From Tokyo With Love

Case study for deleveraging and demise of carry trade

While the equities have not achieved much as the crow flies the USDJPY pair has a good story to tell for the power of deleveraging. Now when you think of Japan, you would imagine the spectacular collapse of the Nippon star, decade long deflationary cycle and developed world govt with highest debt to GDP ratio. Not an example of something which will inspire currency confidence and hence appreciation. But look at USDJPY (look at other pairs EURJPY, GBPJPY or NZDJPY as well) and you will find that after hitting a high of 147 in 1998, JPY is been in a constant down trend and broken out of a massive flat bottom apex in a classic fashion. So what is causing the whole world to buy JPY? Not a deep desire to buy Japanese assets but simply the desire to unwind a carry trade position. On back of envelop basis, if you had borrowed 147 YEN in 1998 and sold that to buy 1 USD and invested that USD, you would still be sitting on that 1 USD asset today (+ dividends etc).
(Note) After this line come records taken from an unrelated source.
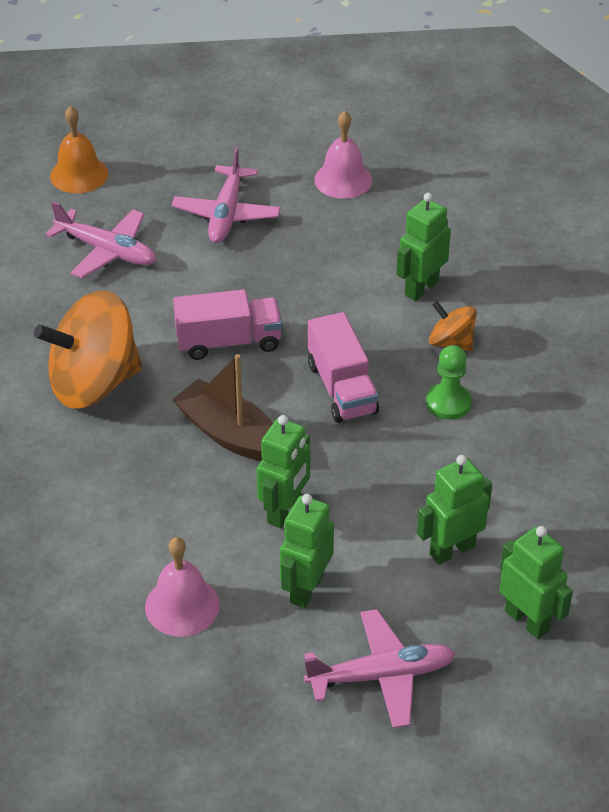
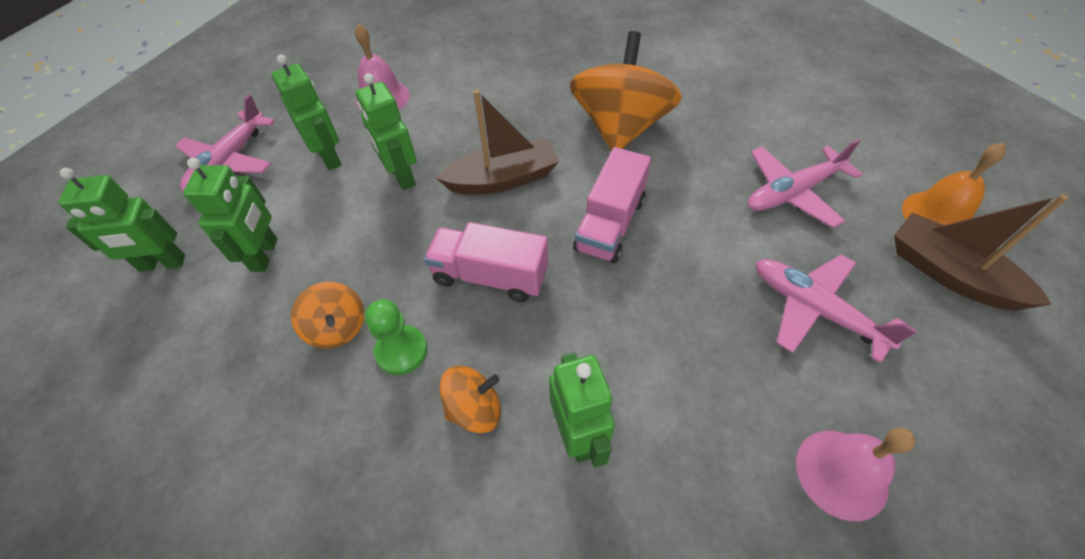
camera: 125 degrees right, 10 degrees up
none -> orange spinning top [291,282,364,348]
none -> brown boat [894,194,1068,311]

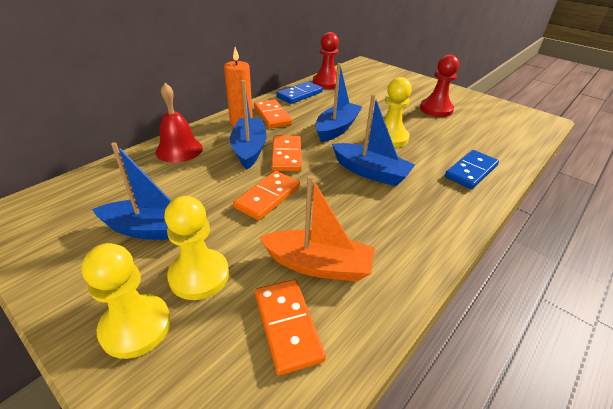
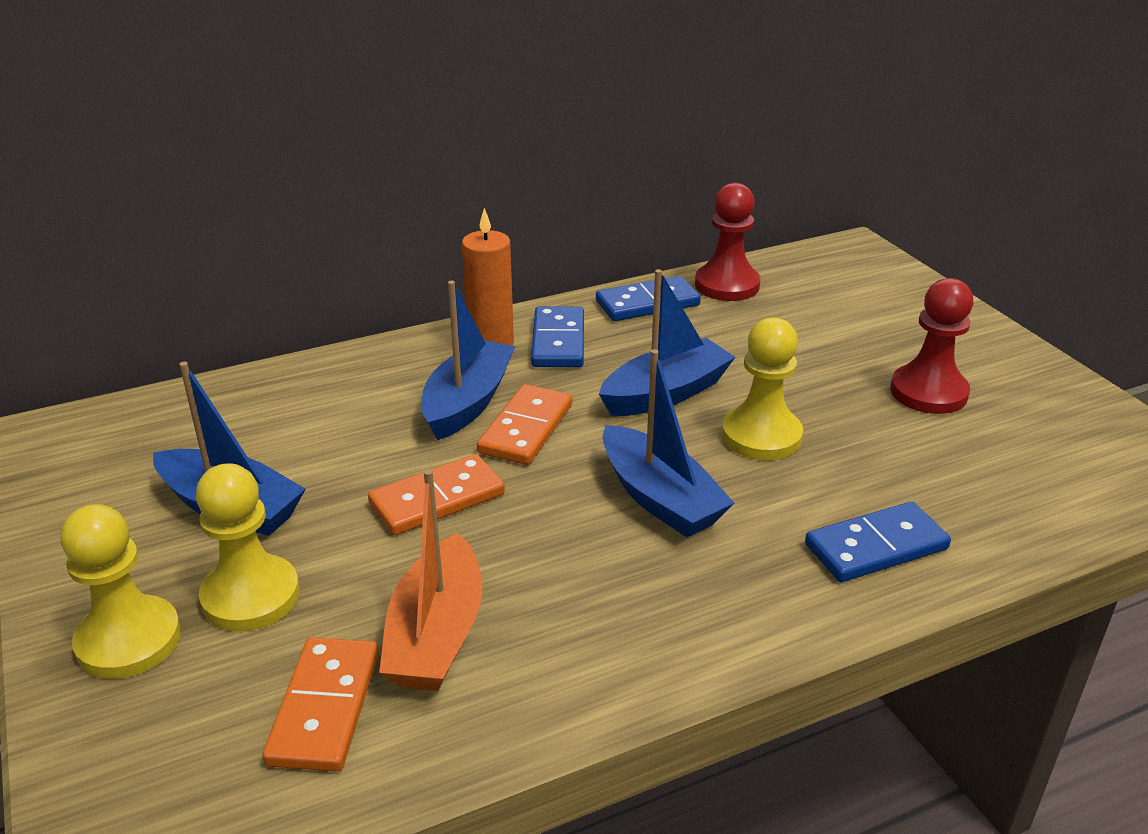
camera: 25 degrees right, 5 degrees down
red bell [156,83,203,163] -> none
orange domino [254,99,292,128] -> blue domino [531,306,584,367]
orange boat [259,175,375,282] -> orange boat turned 60 degrees clockwise [379,469,482,691]

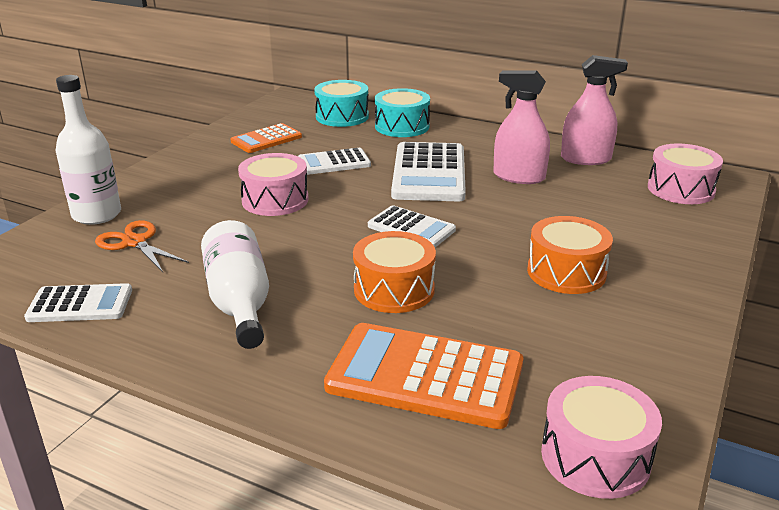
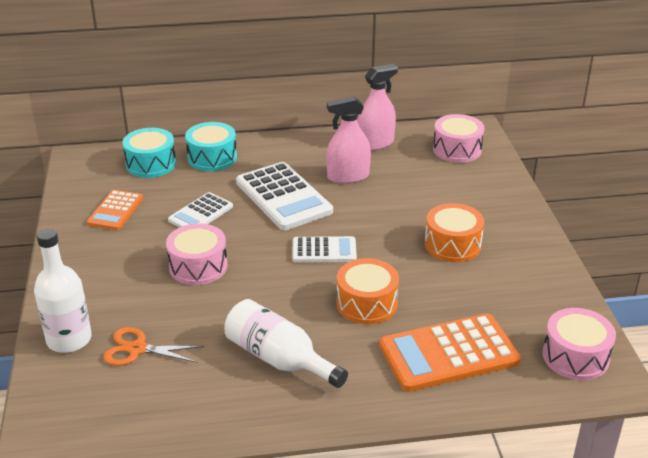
camera: 35 degrees left, 5 degrees up
white calculator [24,283,132,322] -> none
However that 1 USD would only get you 83 YEN today so you are short by nearly 64 JPY. That’s a big loss you are looking at.
Japanese Central Bank has made threats of interventions but I would think that they learn from the experience of our friends at Swiss National Bank who finally threw out the policy of intervention (and failed to stop the rise of CHF). I would think intervention if any would be short lasting and opportunity to buy YEN at weaker prices. I feel the significant low of 79.70 will be broken though that level is likely to offer some support and can be used a first target. I expect once 79.70 is broken, YEN would reach mid 60s level against USD towards Q1 2011. Against other currencies like EUR and GBP the results can be further spectacular. Yen is in a well defined downward channel and an interesting play on world that is deleveraging.